### [TO BE DONE]
Please pick out every line in the records that contains the word "image" and copy each of those lines in full.

### [SUPPLIED RECORDS]
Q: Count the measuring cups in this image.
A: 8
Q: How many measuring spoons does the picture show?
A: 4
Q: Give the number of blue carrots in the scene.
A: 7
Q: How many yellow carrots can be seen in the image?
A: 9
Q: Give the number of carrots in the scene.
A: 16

---

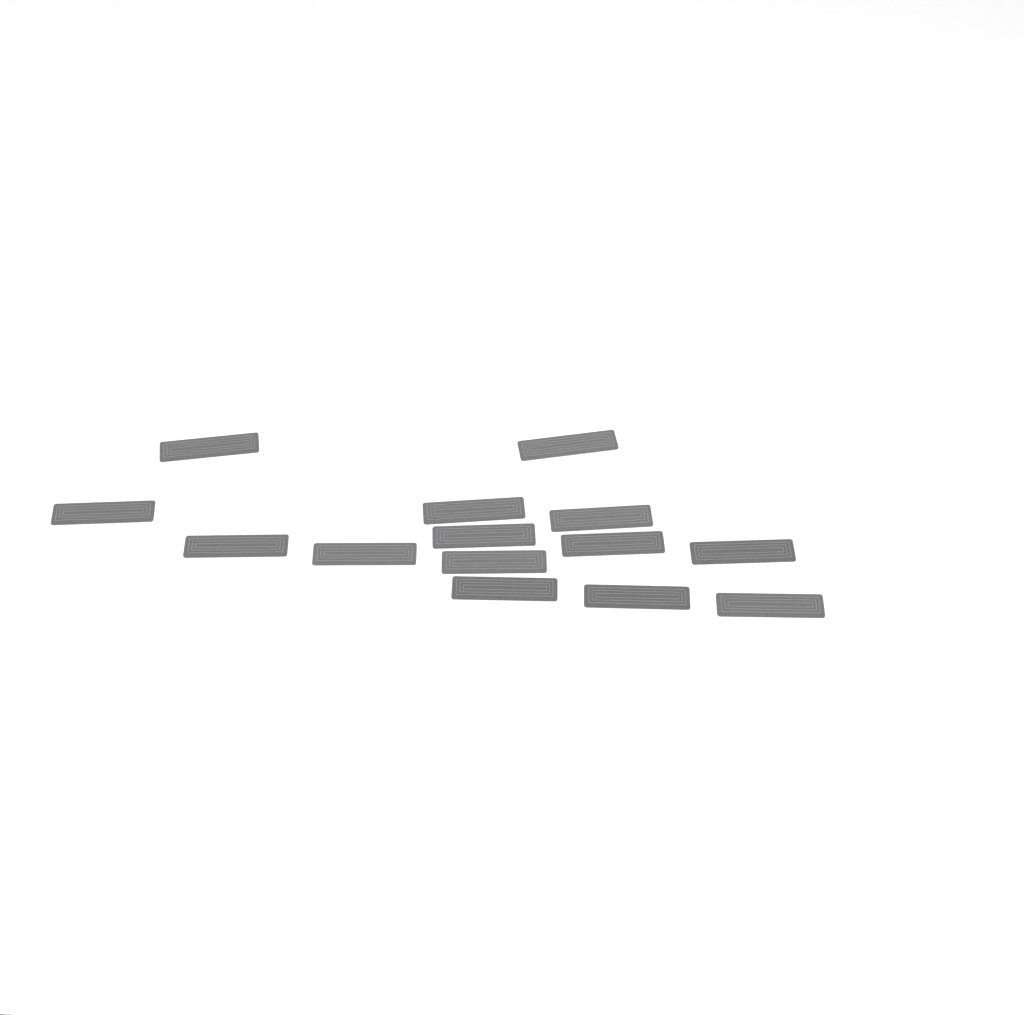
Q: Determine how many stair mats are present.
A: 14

### [PROBLEM SOLUTION]
Q: Count the measuring cups in this image.
Q: How many yellow carrots can be seen in the image?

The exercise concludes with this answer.